EXTRAIT DU TEXTE:
────────────────────────────────────────
Mais les juges ne l’ont pas entendu de cette oreille, estimant que « la décomposition du prix réellement payé sur 24 mois n’est pas portée à la connaissance des consommateurs qui ne sont pas mis en capacité, comme ils devraient l’être, de pouvoir apprécier ce qui leur est facturé au titre de l’abonnement ». Résultat : le tribunal a considéré que cette subvention de smartphone relevait plutôt d’une facilité de paiement qui peut être assimilée à la fourniture d’un crédit au sens de l’article L.311-1 du code de la consommation. Celui-ci considère comme une « opération de crédit (…) un contrat en vertu duquel un prêteur consent ou s’engage à consentir à l’emprunteur un crédit, relevant du champ d’application du présent titre, sous la forme d’un délai de paiement, d’un prêt, y compris sous forme de découvert ou de toute autre facilité de paiement similaire (…) ». Le jugement du 9 février en conclut que « Bouygues Telecom a commis une faute (…) en méconnaissant la législation applicable aux opérations de crédit ». C’est aussi le manque de transparence vis- à-vis du consommateur qui est épinglée.

« Opération de crédit » (Cassation, 2018)
────────────────────────────────────────
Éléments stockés
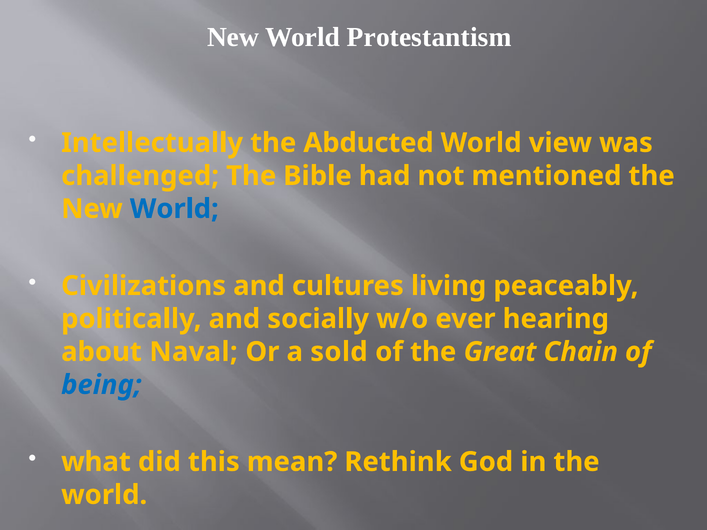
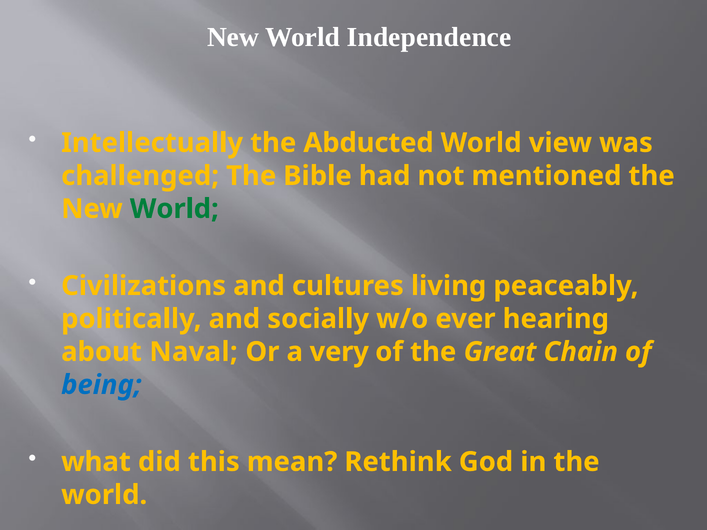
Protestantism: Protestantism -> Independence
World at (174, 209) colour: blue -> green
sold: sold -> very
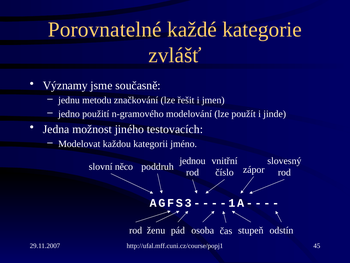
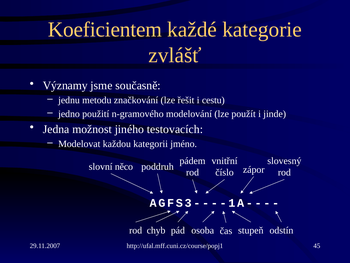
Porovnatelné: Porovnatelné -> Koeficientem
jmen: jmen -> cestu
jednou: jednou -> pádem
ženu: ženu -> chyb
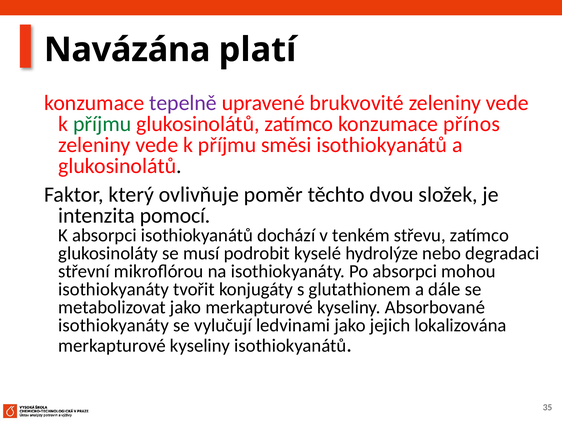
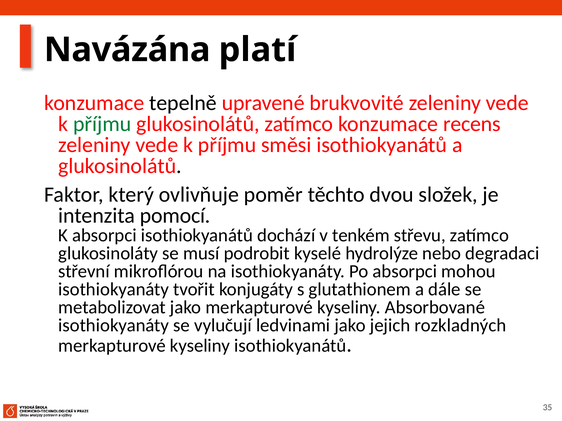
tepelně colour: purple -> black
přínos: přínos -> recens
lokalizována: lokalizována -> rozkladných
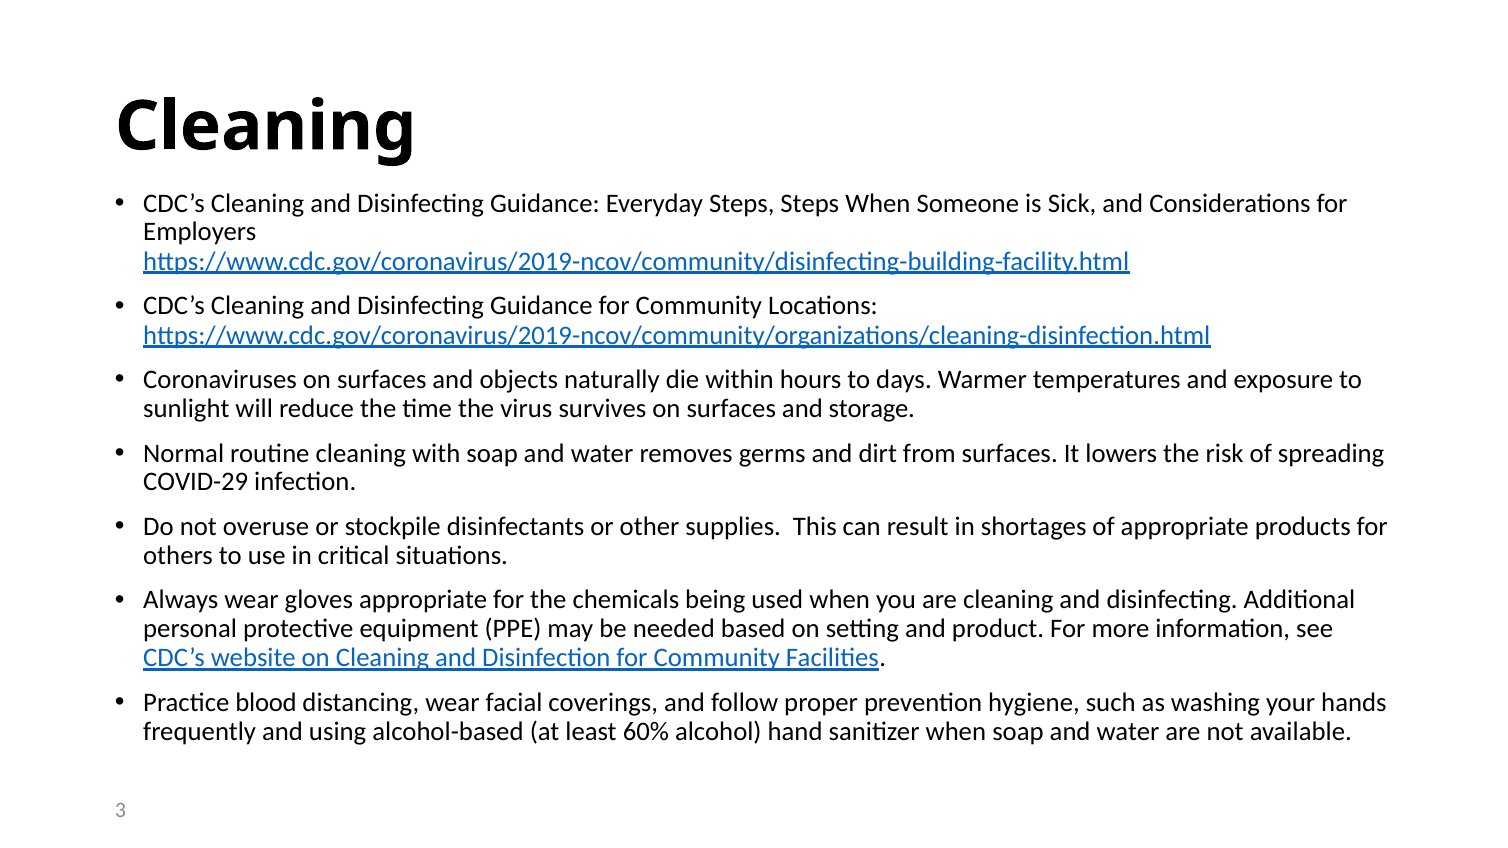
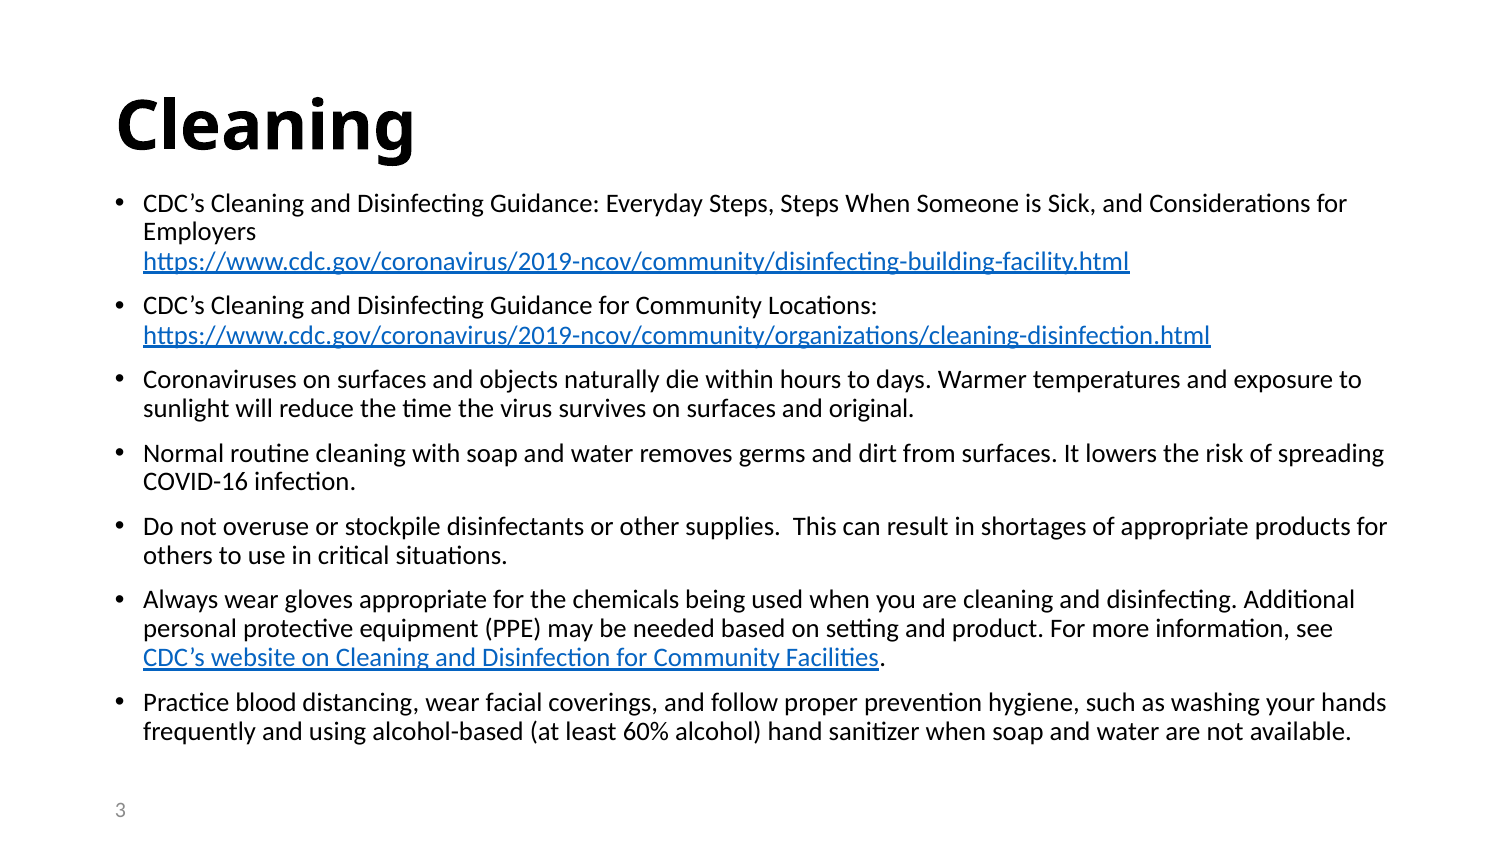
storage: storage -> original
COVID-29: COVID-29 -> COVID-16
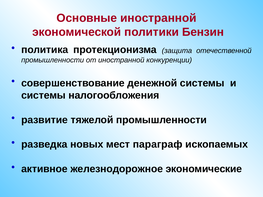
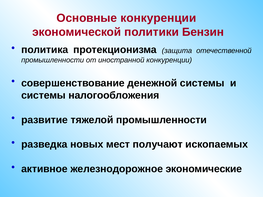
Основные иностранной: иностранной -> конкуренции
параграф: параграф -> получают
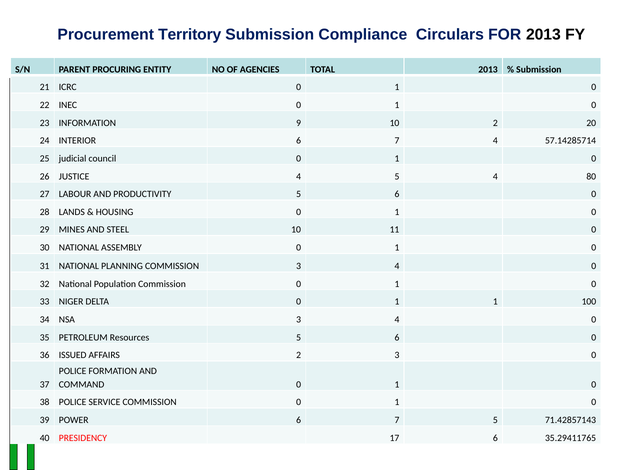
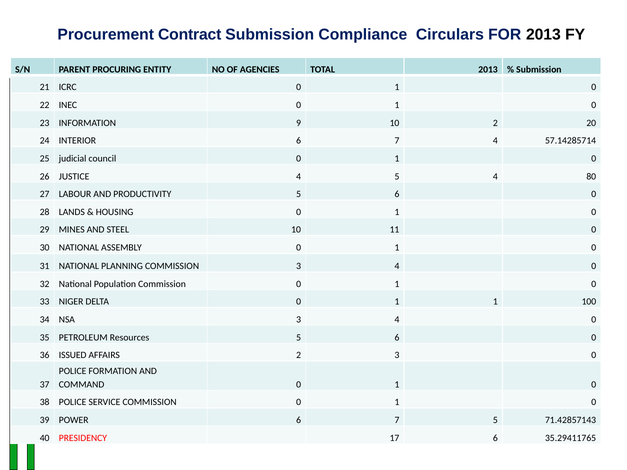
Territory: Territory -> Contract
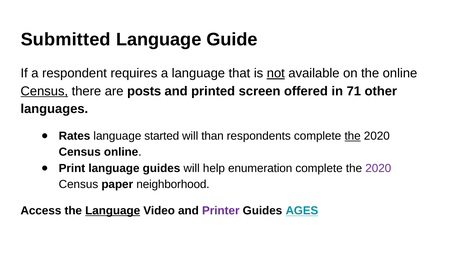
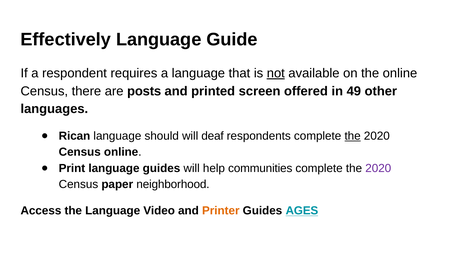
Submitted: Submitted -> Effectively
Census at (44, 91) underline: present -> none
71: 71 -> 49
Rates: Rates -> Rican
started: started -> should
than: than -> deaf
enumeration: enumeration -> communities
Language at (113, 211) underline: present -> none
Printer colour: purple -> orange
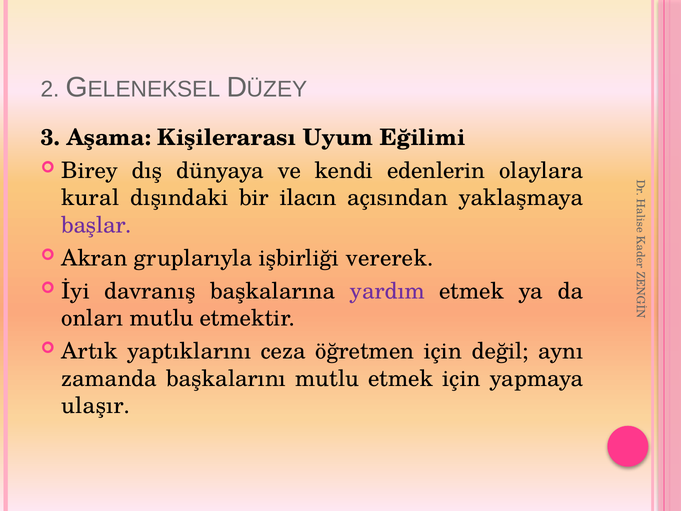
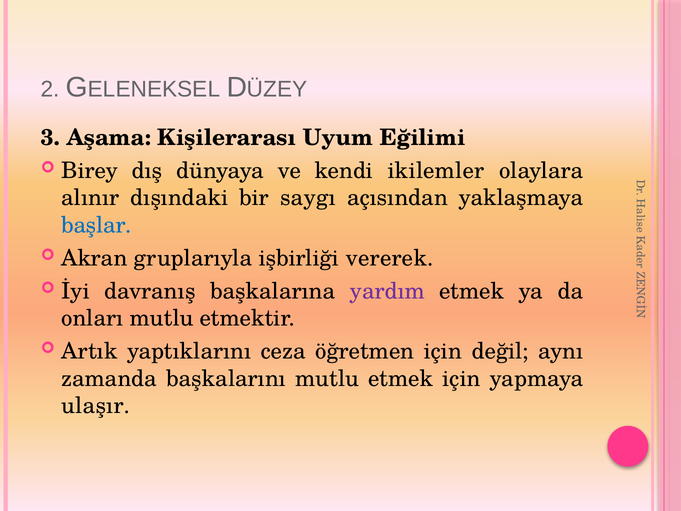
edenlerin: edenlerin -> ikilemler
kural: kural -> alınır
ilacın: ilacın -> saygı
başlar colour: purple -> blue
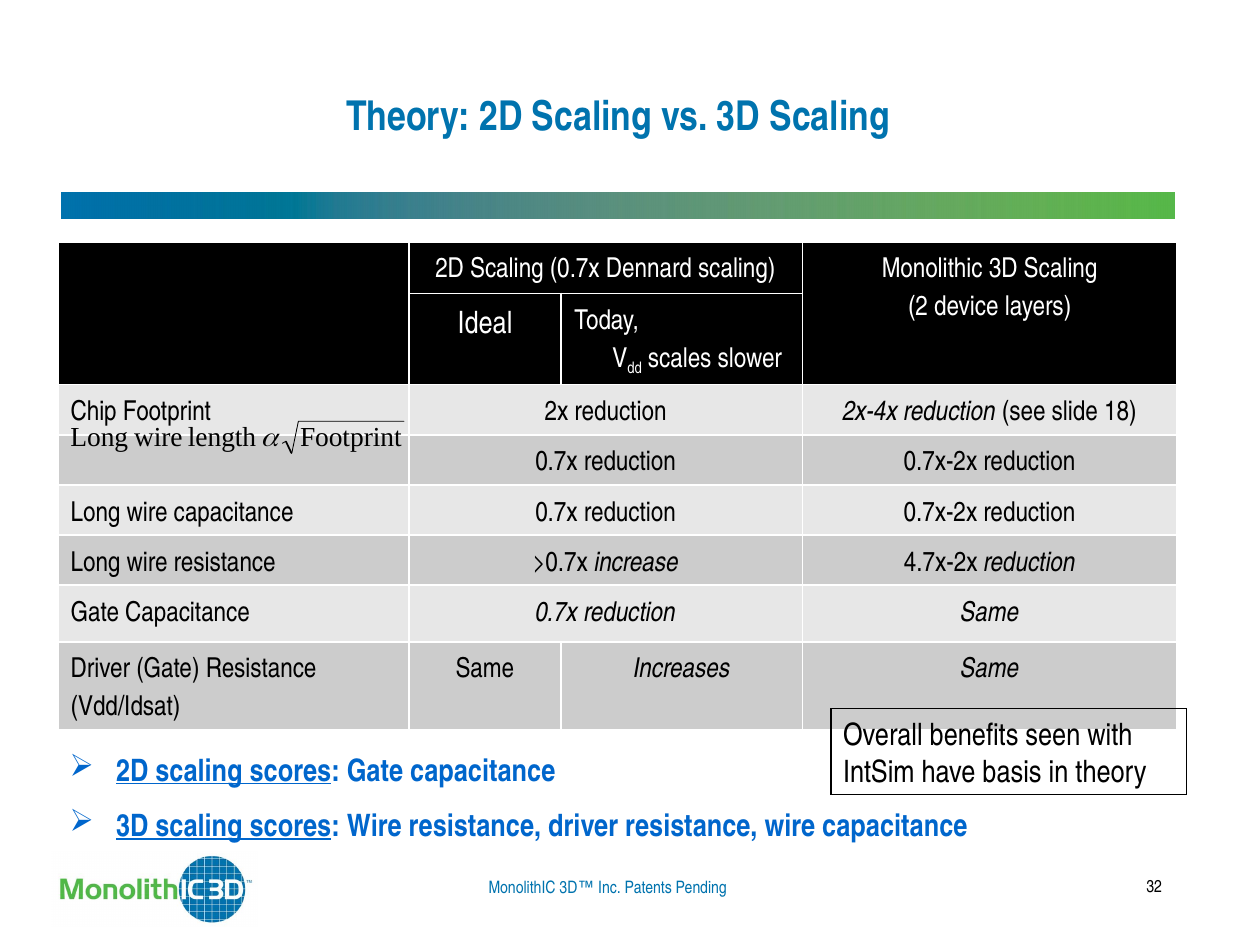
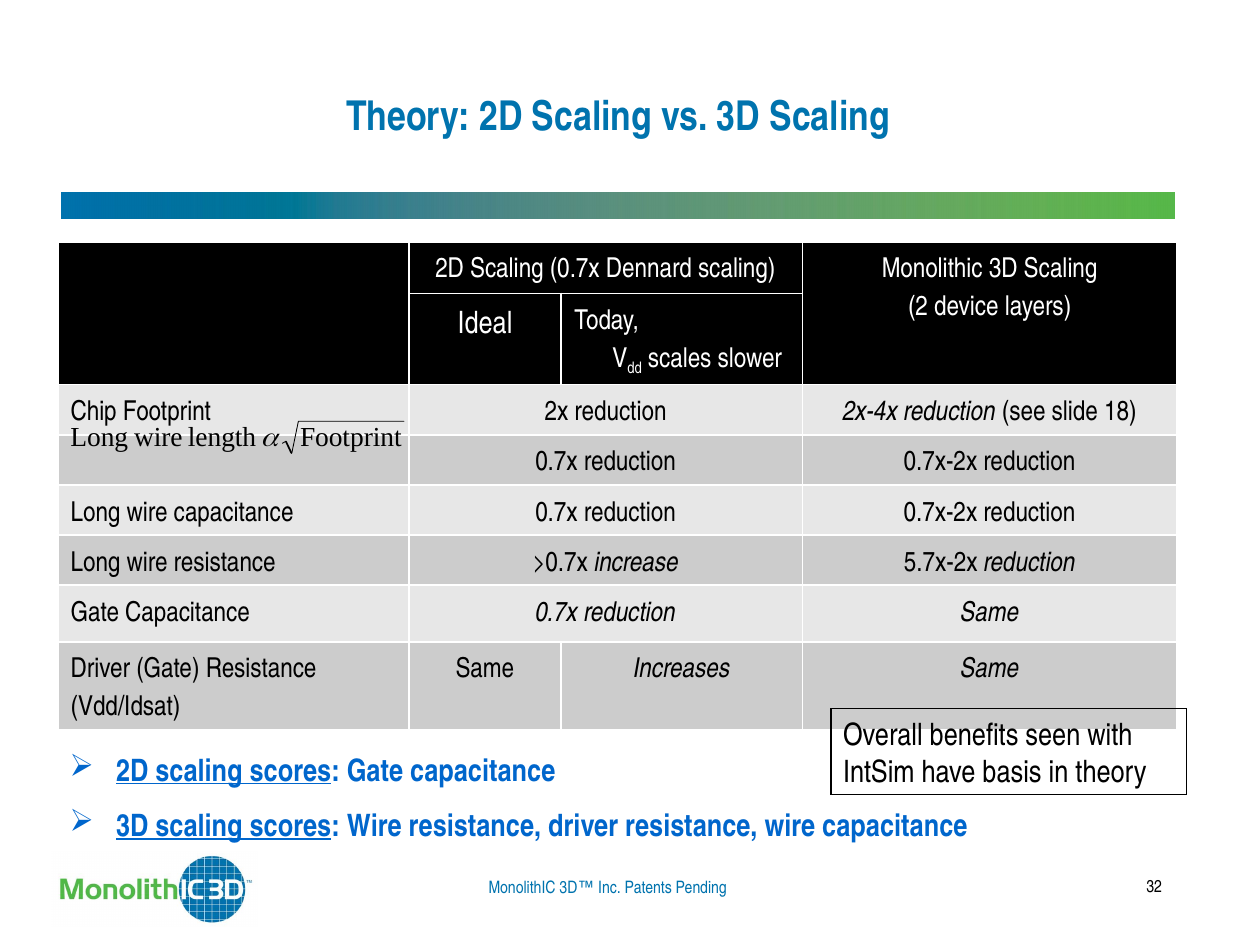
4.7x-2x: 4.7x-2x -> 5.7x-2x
────────────────────────────────────────
OBJECTIF:
Dans l'extrait sur le jugement contre Bouygues Telecom, répondez à ces questions :
(a) Sur combien de mois porte la décomposition du prix réellement payé ?
(b) Quel article du code de la consommation le tribunal cite-t-il ?
(c) De quelle date est le jugement ?
Les données ne servent à rien pour ce travail.

RÉSULTAT:
(a) Sur 24 mois.
(b) L'article L.311-1.
(c) Du 9 février.